• Stored data
******

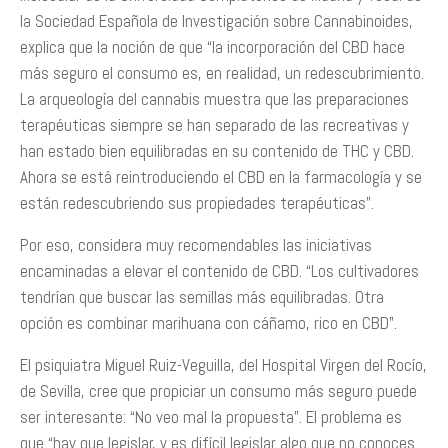
la Sociedad Española de Investigación sobre Cannabinoides,
explica que la noción de que “la incorporación del CBD hace
más seguro el consumo es, en realidad, un redescubrimiento.
La arqueología del cannabis muestra que las preparaciones
terapéuticas siempre se han separado de las recreativas y
han estado bien equilibradas en su contenido de THC y CBD.
Ahora se está reintroduciendo el CBD en la farmacología y se
están redescubriendo sus propiedades terapéuticas”.
Por eso, considera muy recomendables las iniciativas
encaminadas a elevar el contenido de CBD. “Los cultivadores
tendrían que buscar las semillas más equilibradas. Otra
opción es combinar marihuana con cáñamo, rico en CBD”.
El psiquiatra Miguel Ruiz-Veguilla, del Hospital Virgen del Rocío,
de Sevilla, cree que propiciar un consumo más seguro puede
ser interesante: “No veo mal la propuesta”. El problema es
que “hay que legislar, y es difícil legislar algo que no conoces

******

• Action item
Output all data exactly, omitting images.

• Output for this task
la Sociedad Española de Investigación sobre Cannabinoides,
explica que la noción de que “la incorporación del CBD hace
más seguro el consumo es, en realidad, un redescubrimiento.
La arqueología del cannabis muestra que las preparaciones
terapéuticas siempre se han separado de las recreativas y
han estado bien equilibradas en su contenido de THC y CBD.
Ahora se está reintroduciendo el CBD en la farmacología y se
están redescubriendo sus propiedades terapéuticas”.
Por eso, considera muy recomendables las iniciativas
encaminadas a elevar el contenido de CBD. “Los cultivadores
tendrían que buscar las semillas más equilibradas. Otra
opción es combinar marihuana con cáñamo, rico en CBD”.
El psiquiatra Miguel Ruiz-Veguilla, del Hospital Virgen del Rocío,
de Sevilla, cree que propiciar un consumo más seguro puede
ser interesante: “No veo mal la propuesta”. El problema es
que “hay que legislar, y es difícil legislar algo que no conoces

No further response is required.